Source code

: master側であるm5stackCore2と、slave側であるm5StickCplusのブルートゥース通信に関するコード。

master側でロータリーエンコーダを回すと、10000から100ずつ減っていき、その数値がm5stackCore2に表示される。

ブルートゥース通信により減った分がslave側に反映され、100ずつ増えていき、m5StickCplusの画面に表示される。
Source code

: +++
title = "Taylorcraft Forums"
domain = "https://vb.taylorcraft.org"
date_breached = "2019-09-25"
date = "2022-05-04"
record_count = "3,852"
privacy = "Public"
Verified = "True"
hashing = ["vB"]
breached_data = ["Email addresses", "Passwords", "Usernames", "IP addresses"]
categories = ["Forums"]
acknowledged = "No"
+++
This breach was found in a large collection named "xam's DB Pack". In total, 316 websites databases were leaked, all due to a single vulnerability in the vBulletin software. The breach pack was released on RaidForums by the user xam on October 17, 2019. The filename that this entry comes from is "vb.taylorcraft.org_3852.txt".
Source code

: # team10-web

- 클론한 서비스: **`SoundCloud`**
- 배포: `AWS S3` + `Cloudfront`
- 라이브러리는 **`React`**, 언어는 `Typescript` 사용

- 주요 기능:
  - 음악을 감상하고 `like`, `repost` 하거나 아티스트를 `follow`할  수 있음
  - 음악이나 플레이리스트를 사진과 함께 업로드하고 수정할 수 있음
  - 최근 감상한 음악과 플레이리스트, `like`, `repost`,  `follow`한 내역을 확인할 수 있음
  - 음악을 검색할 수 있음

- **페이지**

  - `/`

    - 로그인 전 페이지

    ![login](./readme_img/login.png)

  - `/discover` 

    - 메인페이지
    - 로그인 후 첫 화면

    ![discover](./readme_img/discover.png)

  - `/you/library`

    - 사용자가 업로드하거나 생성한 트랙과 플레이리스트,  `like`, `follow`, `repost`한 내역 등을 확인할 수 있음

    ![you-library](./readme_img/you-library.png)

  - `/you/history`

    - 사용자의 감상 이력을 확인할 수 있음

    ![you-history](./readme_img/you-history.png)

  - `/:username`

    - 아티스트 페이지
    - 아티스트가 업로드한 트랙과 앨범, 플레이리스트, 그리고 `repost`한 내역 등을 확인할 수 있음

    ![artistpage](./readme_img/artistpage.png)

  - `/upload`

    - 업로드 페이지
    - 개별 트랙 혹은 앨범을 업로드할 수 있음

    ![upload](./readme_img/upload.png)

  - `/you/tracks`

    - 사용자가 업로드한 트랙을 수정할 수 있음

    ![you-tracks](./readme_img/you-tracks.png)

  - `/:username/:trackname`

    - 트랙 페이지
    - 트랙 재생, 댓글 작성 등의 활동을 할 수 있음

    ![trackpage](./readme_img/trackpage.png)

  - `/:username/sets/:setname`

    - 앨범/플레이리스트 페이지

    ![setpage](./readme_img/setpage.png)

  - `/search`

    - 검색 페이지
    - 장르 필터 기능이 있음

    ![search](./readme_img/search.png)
____
_THE TASK_. Within the data above, tally every line that has "search" in it. Answer with the number only.

_EXERCISE ANSWER_. 2